Here, the L and H respectively are abbreviations for Low and High edges. The U is Up and D is Down (with respect to the direction of the implication). Notice, this perfectly fits with the information flow of the Reduce algorithm.

After having defined the BDD node in the proof, we also want to prove that it is the correct result. To this end, we need to combine the defining clauses of original BDD nodes u, v, and the resulting BDD node w.

BDD Node Clauses
u HD(u), LD(u)
v HD(v), LD(v)
w HU(w), LU(w)

Next to these six clauses we also need the following clauses that claim they correspond to the and of u and v.

Notation Clause
ANDH -u[1] -v[1] w[1]
ANDL -u[0] -v[0] w[0]

Knowing the clause id of all eight of these, we can combine them into two RUP resolution chains that can be combined to proof -u -v w, i.e. u∧v→w.

Algorithmic Extension

Again, we should be able to implement the above by the addition of hooks to a stateful reduce_policy. Alternatively, if this becomes too messy/expensive, then we may want to just implement a separate tbdd_reduce. The four places the algorithm needs to be extended is:

  • Node w is suppressed:
    Store this down together, similar to the red1_mapping.

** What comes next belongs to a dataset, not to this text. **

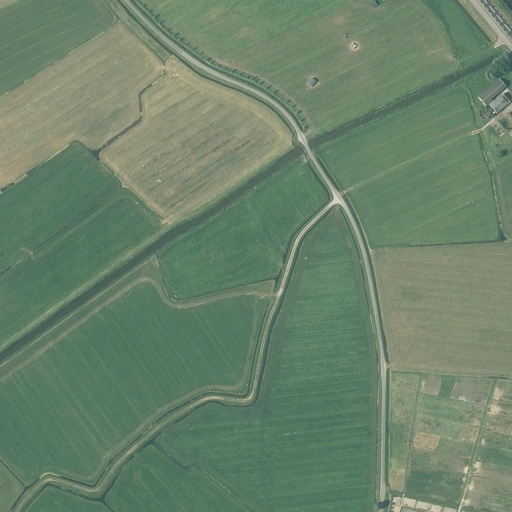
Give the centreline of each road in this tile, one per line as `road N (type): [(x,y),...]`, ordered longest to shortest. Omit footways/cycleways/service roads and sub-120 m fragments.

  • Outputting new node w as w':
    Push LD(w'), LU(w'), HD(w'), and HU(w') to the proof and push their ids to the clause id file. Furthermore, push the clause id into a red2_mapping sorter that puts it back in order with w. Here, we

  • Outputting duplicate node w as w':
    Also place this mapping in the red2_mapping clause sorter.

With all of the defining clauses of w' available, we now only need to combine them with the input's clauses. Yet, to do so it needs to back in the order of the unreduced product graph. Hence, we need the clause variants of red1_mapping and red2_mapping. Finally, knowing all of the relevant clauses and having identified the proof case in question, we can output the proofs during the last hook:

  • Forwarding w' to parents of w
    Here, we need to provide the identifiers for the defining and correctness proving clauses of w'. These then need to be forwarded to their parents.

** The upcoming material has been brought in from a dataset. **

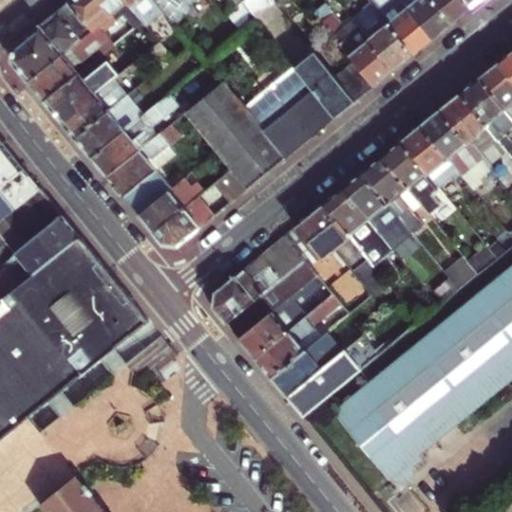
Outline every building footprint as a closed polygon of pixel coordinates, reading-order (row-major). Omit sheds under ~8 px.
[(76,0),(72,4),(88,23),(108,7),(115,15),(131,2),(128,0),(76,0)] [(128,0),(131,2),(145,21),(148,24),(165,11),(156,0),(128,0)] [(156,0),(165,11),(177,25),(190,5),(196,0),(156,0)] [(275,0),(245,0),(245,1),(258,18),(278,3),(275,0)] [(409,59),(416,54),(373,0),(371,0),(353,15),(371,38),(397,69),(409,59)] [(404,0),(373,0),(416,54),(428,44),(435,38),(404,0)] [(404,0),(435,38),(442,33),(448,27),(454,23),(435,0),(404,0)] [(435,0),(454,23),(466,12),(474,6),(469,0),(435,0)] [(88,23),(95,31),(96,30),(103,25),(106,29),(107,31),(127,15),(137,28),(145,21),(131,2),(115,15),(108,7),(88,23)] [(32,80),(95,31),(88,23),(72,4),(17,48),(17,55),(17,60),(32,80)] [(340,20),(331,27),(357,60),(377,85),(388,76),(397,69),(371,38),(361,45),(359,43),(359,40),(352,31),(351,32),(349,30),(344,33),(341,29),(345,26),(340,20)] [(96,30),(100,34),(106,29),(103,25),(96,30)] [(40,90),(49,99),(83,72),(79,67),(100,50),(104,54),(105,54),(107,52),(111,49),(117,44),(107,31),(106,29),(100,34),(96,30),(95,31),(32,80),(40,90)] [(511,52),(502,61),(511,73),(511,52)] [(318,53),(299,68),(339,117),(346,111),(357,102),(337,76),(318,53)] [(66,122),(112,84),(123,75),(105,54),(104,54),(83,72),(49,99),(57,110),(66,122)] [(377,85),(357,60),(337,76),(357,102),(377,85)] [(495,66),(482,77),(511,113),(511,73),(502,61),(495,66)] [(299,68),(297,66),(247,108),(289,158),(328,126),(339,117),(299,68)] [(476,82),(462,93),(511,154),(511,136),(508,131),(503,134),(500,130),(511,120),(511,113),(482,77),(476,82)] [(247,108),(226,83),(189,113),(206,133),(221,151),(235,169),(252,189),(272,172),(289,158),(247,108)] [(73,130),(79,138),(125,100),(112,84),(66,122),(73,130)] [(456,98),(442,110),(478,153),(494,172),(511,157),(511,154),(462,93),(456,98)] [(139,104),(132,94),(125,100),(79,138),(85,145),(95,157),(140,119),(132,110),(139,104)] [(102,166),(111,177),(149,146),(144,141),(158,130),(155,126),(172,113),(167,107),(169,101),(166,97),(140,119),(95,157),(102,166)] [(436,115),(424,124),(459,169),(478,153),(442,110),(436,115)] [(184,135),(175,124),(149,146),(111,177),(119,187),(126,196),(147,179),(155,173),(178,154),(171,146),(184,135)] [(417,130),(404,140),(440,184),(453,173),(456,177),(462,172),(459,169),(424,124),(417,130)] [(0,186),(17,208),(43,187),(15,153),(0,135),(0,186)] [(397,147),(385,156),(423,203),(430,212),(442,202),(434,193),(442,187),(440,184),(404,140),(397,147)] [(376,164),(366,172),(415,234),(423,227),(411,212),(423,203),(385,156),(376,164)] [(236,201),(252,189),(235,169),(220,181),(236,201)] [(356,180),(346,188),(396,249),(415,234),(366,172),(356,180)] [(147,179),(126,196),(135,206),(137,209),(142,216),(171,193),(155,173),(147,179)] [(171,193),(142,216),(148,223),(156,233),(204,195),(208,191),(200,181),(195,186),(188,178),(171,193)] [(0,221),(17,208),(0,186),(0,221)] [(63,212),(43,187),(17,208),(0,221),(0,229),(21,257),(0,273),(0,301),(83,235),(63,212)] [(337,195),(326,205),(376,266),(396,250),(396,249),(346,188),(337,195)] [(219,215),(204,195),(156,233),(165,244),(172,245),(181,246),(219,215)] [(313,215),(289,235),(307,258),(311,263),(319,256),(321,258),(336,246),(375,294),(389,283),(376,266),(326,205),(313,215)] [(119,279),(83,235),(0,301),(0,441),(32,416),(153,321),(119,279)] [(218,305),(231,321),(307,258),(289,235),(219,293),(219,299),(218,305)] [(470,262),(480,274),(500,258),(490,246),(470,262)] [(237,328),(243,336),(319,273),(311,263),(307,258),(231,321),(237,328)] [(511,270),(341,410),(399,482),(413,482),(422,483),(424,461),(429,457),(425,452),(511,380),(511,270)] [(251,346),(259,355),(308,315),(297,301),(304,296),(307,300),(327,284),(319,273),(243,336),(251,346)] [(268,366),(276,376),(326,334),(316,322),(341,302),(335,293),(308,315),(259,355),(268,366)] [(284,386),(291,394),(345,350),(330,331),(326,334),(276,376),(284,386)] [(308,416),(381,355),(365,334),(345,350),(291,394),(300,406),(308,416)] [(110,511),(81,474),(45,503),(52,511),(110,511)]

For all of this, the priority queue needs to be extended with w[_] and the clause proving their correctness (this is akin to #412).

tbdd_validate (Validation Algorithm)

This follows the above described idea for tbdd_and

  1. In a top-down sweep, create the clause mapping of the product graph between u and f (based on the implication operator).
  2. In the bottom-up sweep, instead of ANDL and ANDH create the relevant correctness proving clauses.

To make this faster, we would want the proof to relate to the BDD nodes of f rather than to new TBDD nodes of u' (since we then can reuse the node file for f). To do so, we should create a custom tbdd_reduce which does not output any new nodes and skips all of the computations to apply reduction rules. Instead, it traverses the transposed version of f, declares new variables for u', and proves it correct with the clauses of u.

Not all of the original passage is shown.